- Your assignment: Among the lines below, keep only those from the one containing "66: (645, 440, 53.43)" through the one containing "68: (314, 474, 49.50)", and reproduce them exactly.

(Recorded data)
════════════════

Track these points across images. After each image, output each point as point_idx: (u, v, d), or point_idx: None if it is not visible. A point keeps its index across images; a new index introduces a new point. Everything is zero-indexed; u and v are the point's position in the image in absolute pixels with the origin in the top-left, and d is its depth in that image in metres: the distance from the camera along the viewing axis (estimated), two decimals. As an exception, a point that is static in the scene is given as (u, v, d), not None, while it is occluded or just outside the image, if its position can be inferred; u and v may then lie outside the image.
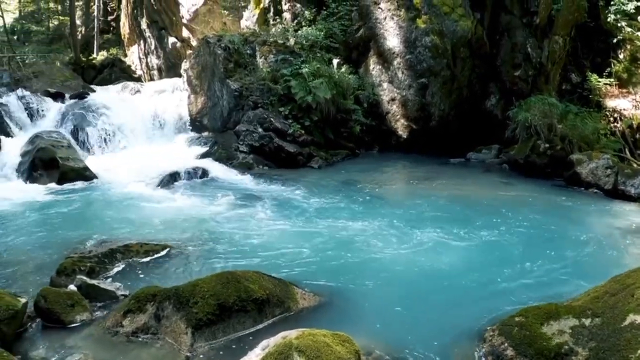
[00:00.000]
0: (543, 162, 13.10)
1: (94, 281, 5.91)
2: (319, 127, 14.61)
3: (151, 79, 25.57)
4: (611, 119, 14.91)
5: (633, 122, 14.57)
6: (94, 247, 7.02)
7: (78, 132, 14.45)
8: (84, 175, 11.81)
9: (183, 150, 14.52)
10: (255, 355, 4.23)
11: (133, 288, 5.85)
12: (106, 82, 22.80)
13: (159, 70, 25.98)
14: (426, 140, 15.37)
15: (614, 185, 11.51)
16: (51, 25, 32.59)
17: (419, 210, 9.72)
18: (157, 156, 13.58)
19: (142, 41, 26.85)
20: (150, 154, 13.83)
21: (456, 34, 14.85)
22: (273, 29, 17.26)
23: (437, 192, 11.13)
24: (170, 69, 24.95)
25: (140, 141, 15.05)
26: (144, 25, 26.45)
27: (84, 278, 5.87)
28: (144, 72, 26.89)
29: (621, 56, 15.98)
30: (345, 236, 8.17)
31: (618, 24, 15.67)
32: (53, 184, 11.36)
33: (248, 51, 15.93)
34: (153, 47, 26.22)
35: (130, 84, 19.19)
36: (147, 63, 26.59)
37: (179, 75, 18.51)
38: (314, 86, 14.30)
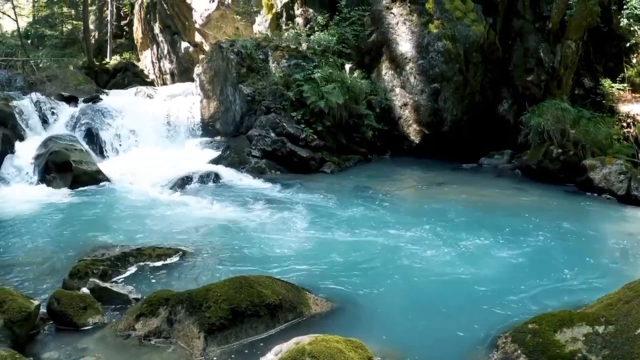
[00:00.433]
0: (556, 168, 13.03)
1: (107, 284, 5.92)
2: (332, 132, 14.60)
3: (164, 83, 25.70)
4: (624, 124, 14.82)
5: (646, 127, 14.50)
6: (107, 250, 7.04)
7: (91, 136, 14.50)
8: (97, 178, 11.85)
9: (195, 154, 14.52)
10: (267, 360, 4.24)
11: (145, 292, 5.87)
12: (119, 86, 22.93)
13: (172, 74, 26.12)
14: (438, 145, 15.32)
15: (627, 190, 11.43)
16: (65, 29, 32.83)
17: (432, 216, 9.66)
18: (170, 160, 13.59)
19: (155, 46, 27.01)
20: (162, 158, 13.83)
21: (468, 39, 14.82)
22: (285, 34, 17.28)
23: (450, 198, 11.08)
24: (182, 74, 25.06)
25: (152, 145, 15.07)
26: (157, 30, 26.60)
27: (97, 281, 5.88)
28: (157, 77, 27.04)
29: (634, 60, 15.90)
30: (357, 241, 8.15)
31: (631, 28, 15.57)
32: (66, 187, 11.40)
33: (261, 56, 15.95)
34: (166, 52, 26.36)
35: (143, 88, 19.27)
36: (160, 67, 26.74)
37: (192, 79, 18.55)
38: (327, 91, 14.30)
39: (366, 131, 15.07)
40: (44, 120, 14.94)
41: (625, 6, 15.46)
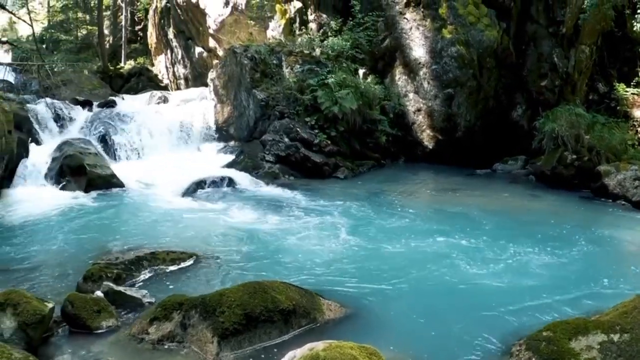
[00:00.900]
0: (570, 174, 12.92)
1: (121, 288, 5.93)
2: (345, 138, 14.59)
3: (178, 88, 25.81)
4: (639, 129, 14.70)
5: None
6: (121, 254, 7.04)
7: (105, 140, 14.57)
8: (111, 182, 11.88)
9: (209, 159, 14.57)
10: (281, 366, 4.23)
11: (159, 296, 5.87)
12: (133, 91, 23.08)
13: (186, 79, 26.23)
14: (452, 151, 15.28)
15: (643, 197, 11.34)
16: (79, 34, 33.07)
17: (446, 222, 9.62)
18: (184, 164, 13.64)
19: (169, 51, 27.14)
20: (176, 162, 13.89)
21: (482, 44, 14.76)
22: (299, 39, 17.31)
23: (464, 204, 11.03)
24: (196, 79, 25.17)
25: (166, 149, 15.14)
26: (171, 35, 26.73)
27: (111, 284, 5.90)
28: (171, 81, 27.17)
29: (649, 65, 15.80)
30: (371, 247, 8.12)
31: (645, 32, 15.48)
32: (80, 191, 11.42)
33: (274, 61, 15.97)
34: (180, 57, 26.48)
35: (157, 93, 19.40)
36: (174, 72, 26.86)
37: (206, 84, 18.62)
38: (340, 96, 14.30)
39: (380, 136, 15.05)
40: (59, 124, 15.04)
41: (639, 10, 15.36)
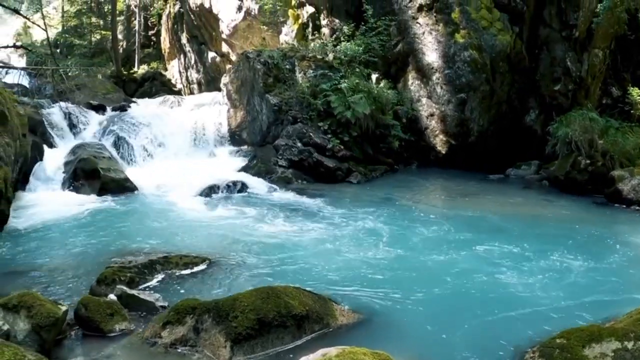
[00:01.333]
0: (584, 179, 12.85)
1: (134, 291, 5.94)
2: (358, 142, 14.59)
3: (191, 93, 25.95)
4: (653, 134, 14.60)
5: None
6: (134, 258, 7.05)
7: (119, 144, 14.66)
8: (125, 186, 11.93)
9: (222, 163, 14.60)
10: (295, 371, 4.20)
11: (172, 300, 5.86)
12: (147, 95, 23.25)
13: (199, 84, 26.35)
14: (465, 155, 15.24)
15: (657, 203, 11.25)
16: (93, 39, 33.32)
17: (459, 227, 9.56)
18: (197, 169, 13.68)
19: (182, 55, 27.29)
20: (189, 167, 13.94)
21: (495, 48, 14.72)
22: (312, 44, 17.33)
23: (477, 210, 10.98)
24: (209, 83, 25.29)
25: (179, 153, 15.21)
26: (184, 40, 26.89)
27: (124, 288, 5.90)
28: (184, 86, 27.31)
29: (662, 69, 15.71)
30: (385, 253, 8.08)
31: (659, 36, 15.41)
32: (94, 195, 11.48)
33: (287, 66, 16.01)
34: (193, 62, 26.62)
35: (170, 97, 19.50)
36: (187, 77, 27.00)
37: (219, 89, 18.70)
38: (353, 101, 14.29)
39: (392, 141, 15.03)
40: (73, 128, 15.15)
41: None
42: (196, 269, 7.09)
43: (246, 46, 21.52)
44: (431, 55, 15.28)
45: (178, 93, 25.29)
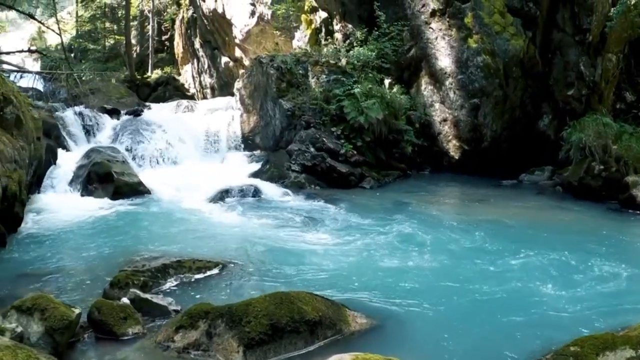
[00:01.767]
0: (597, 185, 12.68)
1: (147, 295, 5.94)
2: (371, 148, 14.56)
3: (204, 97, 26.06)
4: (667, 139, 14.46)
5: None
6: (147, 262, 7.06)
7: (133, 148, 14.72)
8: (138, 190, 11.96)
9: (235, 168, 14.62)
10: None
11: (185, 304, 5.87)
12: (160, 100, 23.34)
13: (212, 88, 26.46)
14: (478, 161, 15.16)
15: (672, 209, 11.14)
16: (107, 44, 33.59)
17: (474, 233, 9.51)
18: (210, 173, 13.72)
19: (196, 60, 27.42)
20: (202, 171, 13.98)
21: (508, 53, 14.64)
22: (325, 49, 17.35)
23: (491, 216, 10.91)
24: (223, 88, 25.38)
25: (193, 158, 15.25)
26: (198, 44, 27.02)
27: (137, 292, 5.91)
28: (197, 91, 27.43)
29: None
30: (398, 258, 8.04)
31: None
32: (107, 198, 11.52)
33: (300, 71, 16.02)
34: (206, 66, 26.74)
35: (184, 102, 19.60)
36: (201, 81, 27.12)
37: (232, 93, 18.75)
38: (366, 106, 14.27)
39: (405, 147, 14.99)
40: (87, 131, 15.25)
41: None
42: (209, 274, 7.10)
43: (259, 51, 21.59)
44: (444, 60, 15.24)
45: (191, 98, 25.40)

════════════════

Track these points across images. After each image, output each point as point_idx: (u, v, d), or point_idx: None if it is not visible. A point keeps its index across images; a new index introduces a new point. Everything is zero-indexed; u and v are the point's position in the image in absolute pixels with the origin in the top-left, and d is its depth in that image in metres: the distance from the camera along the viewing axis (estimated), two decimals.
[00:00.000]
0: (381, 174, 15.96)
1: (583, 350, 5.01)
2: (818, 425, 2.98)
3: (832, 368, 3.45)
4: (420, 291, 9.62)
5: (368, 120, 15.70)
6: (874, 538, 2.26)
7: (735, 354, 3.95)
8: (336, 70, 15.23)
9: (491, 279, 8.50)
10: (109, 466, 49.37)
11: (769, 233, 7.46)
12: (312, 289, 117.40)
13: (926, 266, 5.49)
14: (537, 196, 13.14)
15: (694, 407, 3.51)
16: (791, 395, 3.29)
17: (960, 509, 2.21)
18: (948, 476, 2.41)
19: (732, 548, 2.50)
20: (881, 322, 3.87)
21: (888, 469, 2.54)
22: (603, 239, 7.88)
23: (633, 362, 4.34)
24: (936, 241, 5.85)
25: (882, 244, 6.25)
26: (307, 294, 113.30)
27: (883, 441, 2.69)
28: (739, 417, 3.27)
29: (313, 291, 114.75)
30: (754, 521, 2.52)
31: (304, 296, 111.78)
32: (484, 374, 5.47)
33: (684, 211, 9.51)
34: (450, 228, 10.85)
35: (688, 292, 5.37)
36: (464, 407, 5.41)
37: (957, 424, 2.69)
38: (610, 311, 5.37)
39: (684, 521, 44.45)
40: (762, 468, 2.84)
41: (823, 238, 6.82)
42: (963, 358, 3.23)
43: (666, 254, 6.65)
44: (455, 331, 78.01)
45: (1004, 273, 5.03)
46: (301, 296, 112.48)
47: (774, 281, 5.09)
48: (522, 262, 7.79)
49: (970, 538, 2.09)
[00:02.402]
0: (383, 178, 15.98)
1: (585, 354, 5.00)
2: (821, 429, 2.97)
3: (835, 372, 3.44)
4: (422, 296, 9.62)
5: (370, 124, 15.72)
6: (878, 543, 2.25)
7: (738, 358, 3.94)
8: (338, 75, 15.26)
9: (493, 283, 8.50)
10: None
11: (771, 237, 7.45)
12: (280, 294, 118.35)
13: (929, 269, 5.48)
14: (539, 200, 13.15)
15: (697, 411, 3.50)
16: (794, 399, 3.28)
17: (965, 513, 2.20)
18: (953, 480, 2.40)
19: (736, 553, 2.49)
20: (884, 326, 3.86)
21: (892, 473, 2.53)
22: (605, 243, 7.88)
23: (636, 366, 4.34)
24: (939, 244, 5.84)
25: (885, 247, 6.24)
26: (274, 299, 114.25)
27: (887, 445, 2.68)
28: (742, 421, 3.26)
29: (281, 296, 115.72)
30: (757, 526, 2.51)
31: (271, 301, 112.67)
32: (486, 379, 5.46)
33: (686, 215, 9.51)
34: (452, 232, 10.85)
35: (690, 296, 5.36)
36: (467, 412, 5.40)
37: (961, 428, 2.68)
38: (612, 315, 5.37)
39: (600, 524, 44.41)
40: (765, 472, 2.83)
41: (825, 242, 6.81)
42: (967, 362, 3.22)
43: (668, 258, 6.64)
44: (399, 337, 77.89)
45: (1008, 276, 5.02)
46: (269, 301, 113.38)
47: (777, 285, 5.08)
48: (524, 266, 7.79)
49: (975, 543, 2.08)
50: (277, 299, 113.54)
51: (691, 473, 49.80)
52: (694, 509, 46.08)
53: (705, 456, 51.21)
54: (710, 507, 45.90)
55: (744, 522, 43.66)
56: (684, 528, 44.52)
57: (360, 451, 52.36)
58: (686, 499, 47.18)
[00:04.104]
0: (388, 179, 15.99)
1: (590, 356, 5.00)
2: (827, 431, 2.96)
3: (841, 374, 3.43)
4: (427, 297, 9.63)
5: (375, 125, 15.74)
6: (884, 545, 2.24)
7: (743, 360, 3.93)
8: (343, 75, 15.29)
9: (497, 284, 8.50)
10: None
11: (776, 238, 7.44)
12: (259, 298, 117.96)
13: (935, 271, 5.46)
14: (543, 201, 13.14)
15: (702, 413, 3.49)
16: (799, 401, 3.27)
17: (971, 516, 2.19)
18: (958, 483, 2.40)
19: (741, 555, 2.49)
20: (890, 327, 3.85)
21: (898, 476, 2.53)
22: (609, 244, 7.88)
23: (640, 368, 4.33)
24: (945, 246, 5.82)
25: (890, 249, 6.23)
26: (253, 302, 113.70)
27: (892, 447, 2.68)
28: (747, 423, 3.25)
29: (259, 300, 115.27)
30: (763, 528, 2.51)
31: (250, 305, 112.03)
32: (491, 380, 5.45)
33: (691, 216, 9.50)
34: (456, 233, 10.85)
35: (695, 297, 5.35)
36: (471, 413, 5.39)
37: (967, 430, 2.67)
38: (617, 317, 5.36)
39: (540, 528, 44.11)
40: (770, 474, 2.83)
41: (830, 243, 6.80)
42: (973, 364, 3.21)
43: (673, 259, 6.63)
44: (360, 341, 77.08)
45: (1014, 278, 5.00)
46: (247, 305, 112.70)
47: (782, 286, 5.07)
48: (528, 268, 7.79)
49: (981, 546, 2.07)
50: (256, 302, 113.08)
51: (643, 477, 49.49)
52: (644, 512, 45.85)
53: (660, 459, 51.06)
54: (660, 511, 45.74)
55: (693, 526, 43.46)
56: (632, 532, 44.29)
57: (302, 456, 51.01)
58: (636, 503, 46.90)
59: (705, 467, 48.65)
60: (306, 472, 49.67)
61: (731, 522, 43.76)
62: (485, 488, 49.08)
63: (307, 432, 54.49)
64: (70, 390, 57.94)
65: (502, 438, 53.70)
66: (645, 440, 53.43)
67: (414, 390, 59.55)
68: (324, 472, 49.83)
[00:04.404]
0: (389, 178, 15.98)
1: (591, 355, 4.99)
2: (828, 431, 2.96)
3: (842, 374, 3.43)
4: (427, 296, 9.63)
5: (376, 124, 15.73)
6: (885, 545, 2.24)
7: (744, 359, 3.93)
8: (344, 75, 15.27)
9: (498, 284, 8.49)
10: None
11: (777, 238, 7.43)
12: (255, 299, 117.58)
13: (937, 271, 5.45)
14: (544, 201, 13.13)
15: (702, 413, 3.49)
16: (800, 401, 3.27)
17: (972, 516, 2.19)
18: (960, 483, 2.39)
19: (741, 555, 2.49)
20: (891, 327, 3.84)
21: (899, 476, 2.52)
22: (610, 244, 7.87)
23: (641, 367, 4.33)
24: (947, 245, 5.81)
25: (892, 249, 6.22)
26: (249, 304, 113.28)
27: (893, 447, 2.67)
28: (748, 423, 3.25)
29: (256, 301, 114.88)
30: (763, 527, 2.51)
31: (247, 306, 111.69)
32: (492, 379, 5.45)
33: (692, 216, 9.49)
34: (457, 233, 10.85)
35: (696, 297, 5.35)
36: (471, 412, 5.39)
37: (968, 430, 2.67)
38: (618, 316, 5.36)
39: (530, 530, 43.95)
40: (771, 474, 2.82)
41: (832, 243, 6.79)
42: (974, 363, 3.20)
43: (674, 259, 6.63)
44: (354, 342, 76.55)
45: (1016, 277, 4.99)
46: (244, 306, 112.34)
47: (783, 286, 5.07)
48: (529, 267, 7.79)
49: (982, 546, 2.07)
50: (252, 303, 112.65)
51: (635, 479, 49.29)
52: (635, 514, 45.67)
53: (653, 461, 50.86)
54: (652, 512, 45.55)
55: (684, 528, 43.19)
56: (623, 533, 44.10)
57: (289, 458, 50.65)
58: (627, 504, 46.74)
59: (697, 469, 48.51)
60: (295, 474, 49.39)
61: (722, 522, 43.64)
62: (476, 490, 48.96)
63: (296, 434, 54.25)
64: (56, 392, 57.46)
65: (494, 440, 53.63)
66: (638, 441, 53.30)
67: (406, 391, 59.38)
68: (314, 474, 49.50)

════════════════

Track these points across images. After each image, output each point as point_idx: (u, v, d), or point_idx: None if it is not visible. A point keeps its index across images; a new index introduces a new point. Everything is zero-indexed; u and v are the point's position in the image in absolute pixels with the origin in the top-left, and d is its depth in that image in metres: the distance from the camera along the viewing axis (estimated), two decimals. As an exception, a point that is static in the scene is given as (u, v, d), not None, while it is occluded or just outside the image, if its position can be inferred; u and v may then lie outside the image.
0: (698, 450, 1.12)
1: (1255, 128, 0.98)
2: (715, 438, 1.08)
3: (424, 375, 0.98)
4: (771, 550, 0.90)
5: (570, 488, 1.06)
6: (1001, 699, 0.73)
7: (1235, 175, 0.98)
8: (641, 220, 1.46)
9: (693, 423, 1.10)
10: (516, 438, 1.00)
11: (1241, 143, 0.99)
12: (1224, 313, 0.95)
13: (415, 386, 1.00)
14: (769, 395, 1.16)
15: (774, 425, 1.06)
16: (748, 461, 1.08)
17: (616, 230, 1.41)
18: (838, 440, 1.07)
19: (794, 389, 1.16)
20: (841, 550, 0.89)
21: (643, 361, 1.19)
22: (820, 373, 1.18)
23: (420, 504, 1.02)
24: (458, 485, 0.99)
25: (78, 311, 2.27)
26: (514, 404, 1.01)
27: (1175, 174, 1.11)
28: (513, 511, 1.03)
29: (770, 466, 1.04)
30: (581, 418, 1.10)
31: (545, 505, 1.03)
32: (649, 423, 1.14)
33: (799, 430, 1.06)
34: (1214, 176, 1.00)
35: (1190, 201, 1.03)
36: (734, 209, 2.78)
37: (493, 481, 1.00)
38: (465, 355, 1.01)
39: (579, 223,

════════════════

- Worked solution:
66: (645, 440, 53.43)
67: (414, 390, 59.55)
68: (324, 472, 49.83)
[00:04.404]
0: (389, 178, 15.98)
1: (591, 355, 4.99)
2: (828, 431, 2.96)
3: (842, 374, 3.43)
4: (427, 296, 9.63)
5: (376, 124, 15.73)
6: (885, 545, 2.24)
7: (744, 359, 3.93)
8: (344, 75, 15.27)
9: (498, 284, 8.49)
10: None
11: (777, 238, 7.43)
12: (255, 299, 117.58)
13: (937, 271, 5.45)
14: (544, 201, 13.13)
15: (702, 413, 3.49)
16: (800, 401, 3.27)
17: (972, 516, 2.19)
18: (960, 483, 2.39)
19: (741, 555, 2.49)
20: (891, 327, 3.84)
21: (899, 476, 2.52)
22: (610, 244, 7.87)
23: (641, 367, 4.33)
24: (947, 245, 5.81)
25: (892, 249, 6.22)
26: (249, 304, 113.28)
27: (893, 447, 2.67)
28: (748, 423, 3.25)
29: (256, 301, 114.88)
30: (763, 527, 2.51)
31: (247, 306, 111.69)
32: (492, 379, 5.45)
33: (692, 216, 9.49)
34: (457, 233, 10.85)
35: (696, 297, 5.35)
36: (471, 412, 5.39)
37: (968, 430, 2.67)
38: (618, 316, 5.36)
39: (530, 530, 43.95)
40: (771, 474, 2.82)
41: (832, 243, 6.79)
42: (974, 363, 3.20)
43: (674, 259, 6.63)
44: (354, 342, 76.55)
45: (1016, 277, 4.99)
46: (244, 306, 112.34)
47: (783, 286, 5.07)
48: (529, 267, 7.79)
49: (982, 546, 2.07)
50: (252, 303, 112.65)
51: (635, 479, 49.29)
52: (635, 514, 45.67)
53: (653, 461, 50.86)
54: (652, 512, 45.55)
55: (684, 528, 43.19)
56: (623, 533, 44.10)
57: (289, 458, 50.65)
58: (627, 504, 46.74)
59: (697, 469, 48.51)
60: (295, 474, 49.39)
61: (722, 522, 43.64)
62: (476, 490, 48.96)
63: (296, 434, 54.25)
64: (56, 392, 57.46)
65: (494, 440, 53.63)
66: (638, 441, 53.30)
67: (406, 391, 59.38)
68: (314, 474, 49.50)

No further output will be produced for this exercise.